Here's what the Senate Republicans' tax plan means if you're making $25,000, $75,000, or $175,000 a year
- Senate Republicans and House Republicans have introduced separate tax reform plans.
- The Senate tax plan differs in significant ways from the version passed in the House.
- In the chart below, we ran the numbers to see how the Senate's tax plan would affect a single taxpayer, compared to current law and the House's tax plan.
Senate Republicans are racing ahead with their version of the Tax Cuts and Jobs Act.
Currently, there are two different Republican tax reform proposals. The first version was introduced and passed by the House. Senate Republicans have laid out their own proposal, and on Tuesday the Senate Budget Committee voted to bring it to the full Senate for a possible vote.
The two tax plans will have to be reconciled into one before tax reform can be signed into law by President Donald Trump.
We previously calculated how much a single, childless taxpayer who claims the standard deduction might save on taxes in 2018 under the House's plan, as well as how much a family of four might save.
In the chart below, we ran the numbers to see how the Senate's tax plan would affect a single taxpayer. We assumed the taxpayer is childless and will claim the standard deduction in both 2017 and 2018.
Tax savings under Senate Republicans' tax plan
The estimates in the chart show how much single, childless taxpayers at different income levels who claim the standard deduction might save if the Senate's tax plan becomes law:
- $25,000 salary: estimated annual tax savings of $369.
- $75,000 salary: estimated annual tax savings of $2,129.
- $175,000 salary: estimated annual tax savings of $5,240.
Tax savings under House Republicans' tax plan
Our previous calculations using the House's tax plan showed slightly lower savings for single, childless taxpayers who claim the standard deduction:
- $25,000 salary: estimated annual tax savings of $202.
- $75,000 salary: estimated annual tax savings of $2,078.
- $175,000 salary: estimated annual tax savings of $4,289.
Differences exist between the tax brackets and other details in the Senate and House tax plans, which will ultimately have to become one plan before tax reform can be enacted.
The Senate's bill would allow single filers to deduct $12,000 - slightly higher than the current combined $10,400 deduction, which includes the standard deduction and one personal exemption. The House's bill proposes a standard deduction of $12,200. Both plans eliminate personal exemptions.

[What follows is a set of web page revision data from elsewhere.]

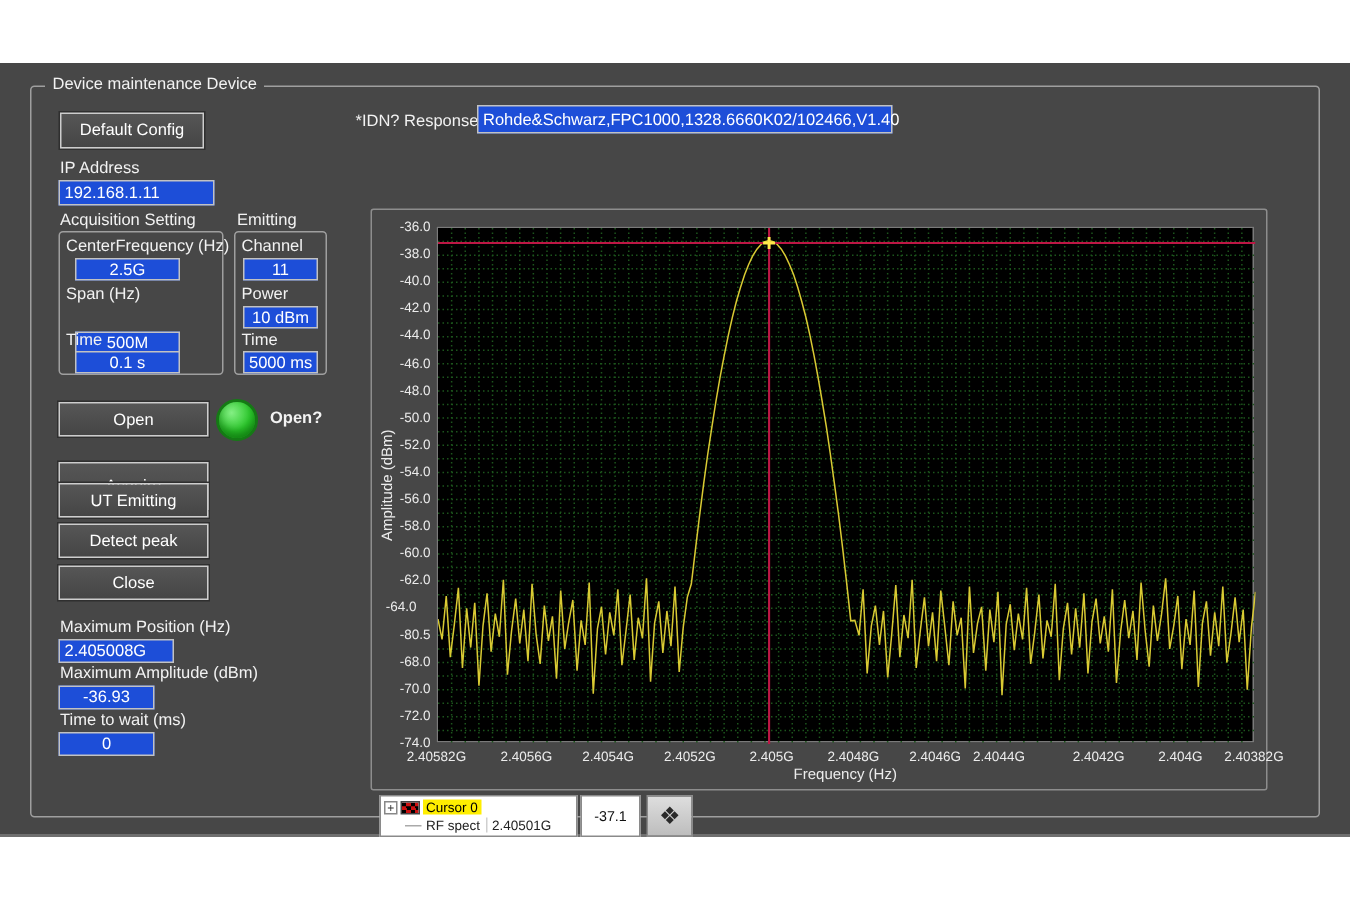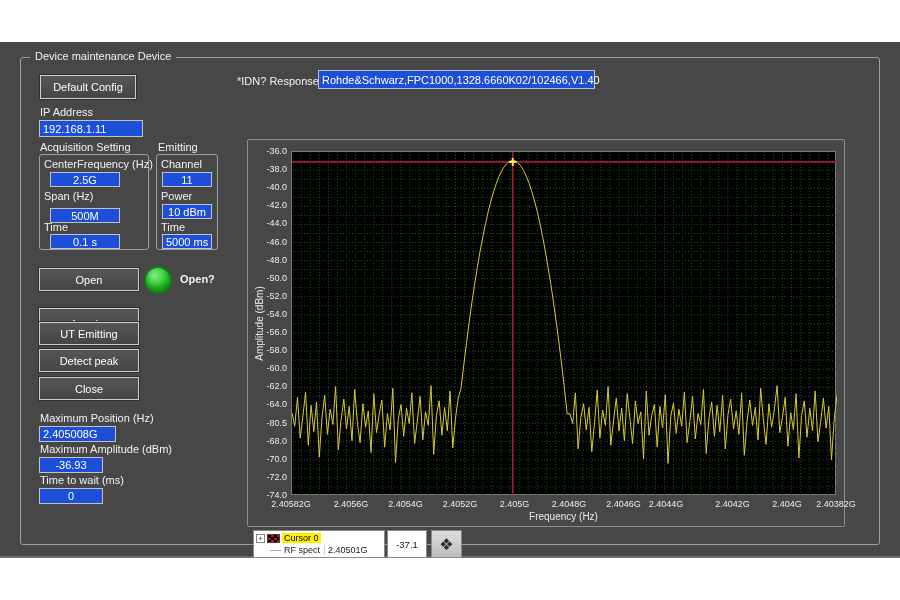--- a/index.html
+++ b/index.html
@@ -54,7 +54,7 @@
     <div class="lbl small-lbl" style="left:4px; top:3px;">CenterFrequency (Hz)</div>
     <input class="fld center" style="left: 10px; top: 17px; width: 70px; height: 15px;" value="2.5G">
     <div class="lbl small-lbl" style="left:4px; top:35px;">Span (Hz)</div>
-    <input class="fld center" style="left: 10px; top: 53px; width: 70px; height: 15px;" value="500M">
+    <input class="fld center" style="left: 10px; top: 66px; width: 70px; height: 15px;" value="500M">
     <div class="lbl small-lbl" style="left:4px; top:66px;">Time</div>
     <input class="fld center" style="left: 10px; top: 79px; width: 70px; height: 15px;" value="0.1 s">
   </div>

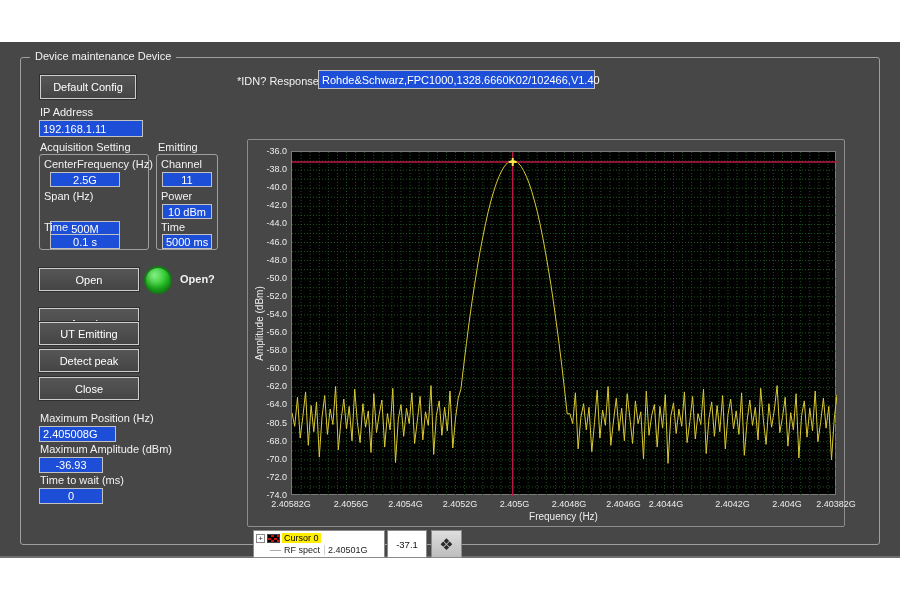--- a/index.html
+++ b/index.html
@@ -105,7 +105,7 @@
         <span class="ytick" style="top: 205.158px;">-58.0</span>
         <span class="ytick" style="top: 223.263px;">-60.0</span>
         <span class="ytick" style="top: 241.368px;">-62.0</span>
-        <span class="ytick" style="top: 259.474px;">-64.0</span>
+        <span class="ytick" style="top: 259.474px; text-align: center;">-64.0</span>
         <span class="ytick" style="top: 277.579px;">-80.5</span>
         <span class="ytick" style="top: 295.684px;">-68.0</span>
         <span class="ytick" style="top: 313.789px;">-70.0</span>

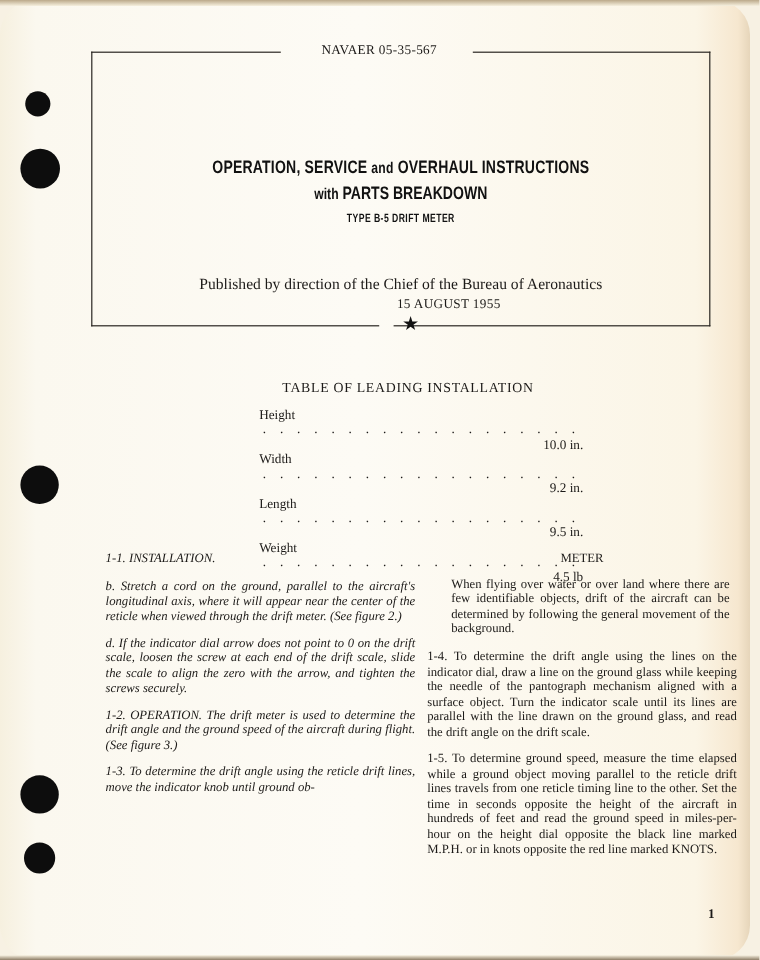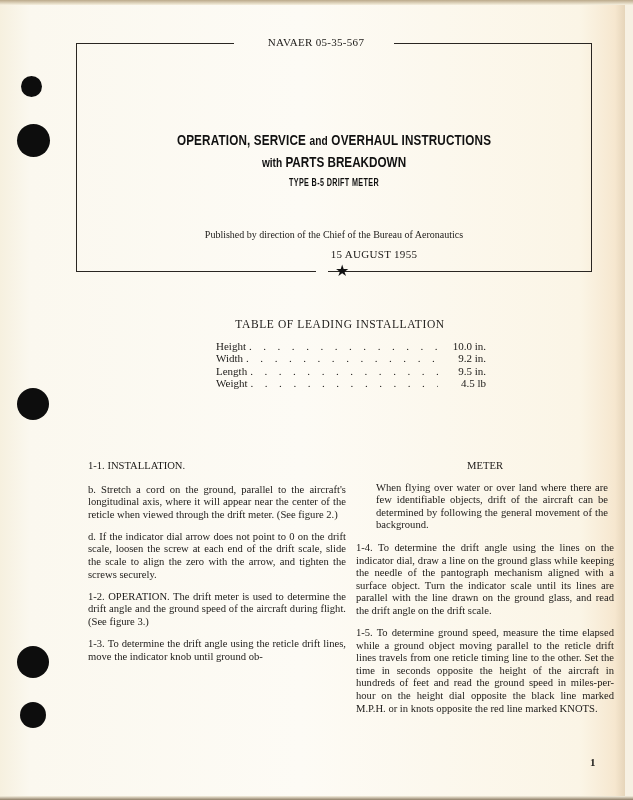--- a/index.html
+++ b/index.html
@@ -13,6 +13,7 @@
   .page {
     position: absolute; left: 0; top: 0; width: 625px; height: 800px;
     background: linear-gradient(to right, #f6f0df 0px, #fbf8ef 30px, #fdfbf5 300px, #fbf5e6 580px, #f6e7cf 615px, #d9c7a9 633px);
+    border-radius: 29px;
   }
   .top-edge { position:absolute; left:0; top:0; width:633px; height:5px; background:linear-gradient(#bba98a,#f6f0df); }
   .bottom-edge { position:absolute; left:0; bottom:0; width:633px; height:4px; background:linear-gradient(#f6f0df,#8d7d66); }

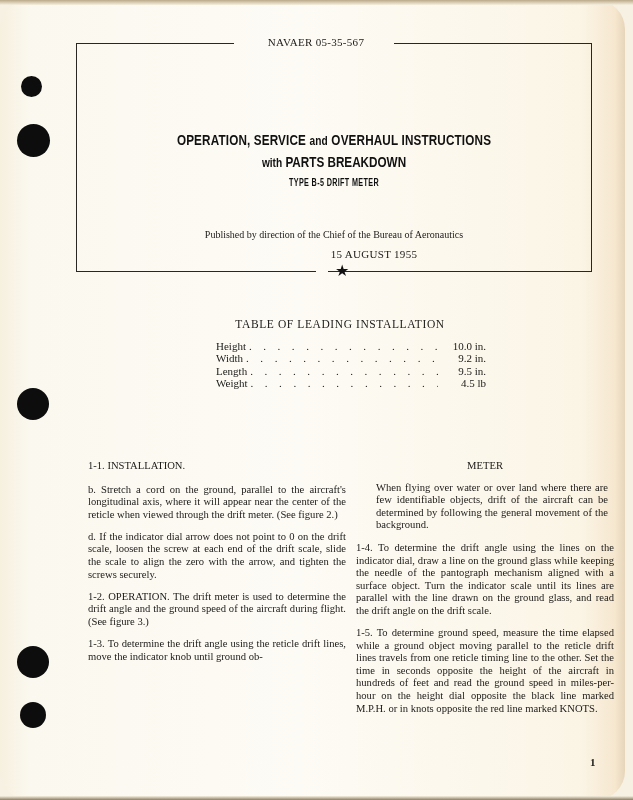--- a/index.html
+++ b/index.html
@@ -45,7 +45,7 @@
   .title2 { top:153px; font-size:15px; transform:scaleX(0.78); }
   .title3 { top:177px; font-size:10px; transform:scaleX(0.72); letter-spacing:0.5px; }
 
-  .published { position:absolute; left:76px; width:516px; top:229px; text-align:center; font-size:10px; }
+  .published { position:absolute; left:76px; width:516px; top:229px; text-align:center; font-size:13px; }
   .pub-date { position:absolute; left:76px; width:516px; top:248px; text-align:center; font-size:11px; letter-spacing:0.3px;padding-left:40px; }
 
   .lp-title { position:absolute; left:200px; width:280px; top:318px; text-align:center; font-size:11.5px; letter-spacing:0.6px; }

According to the most recent IRS analysis of individual tax returns, 70.4% of taxpayers claim the standard deduction on their tax return. Single Americans who claim the standard deduction would be able to reduce their taxable income slightly under both versions of the tax plan, in turn reducing their tax bill.
Most Americans will see a slight increase in their take-home pay under the current proposals, but that could change in the future as many of the provisions are set to expire after 2025. Some analysts have said that nearly half of Americans would see a tax increase at that time.
Trump's tax plan, if it passes, will free up a little cash in the typical household's monthly budget. But the biggest winners are likely to be the wealthiest Americans, who are poised to save significantly under both proposals.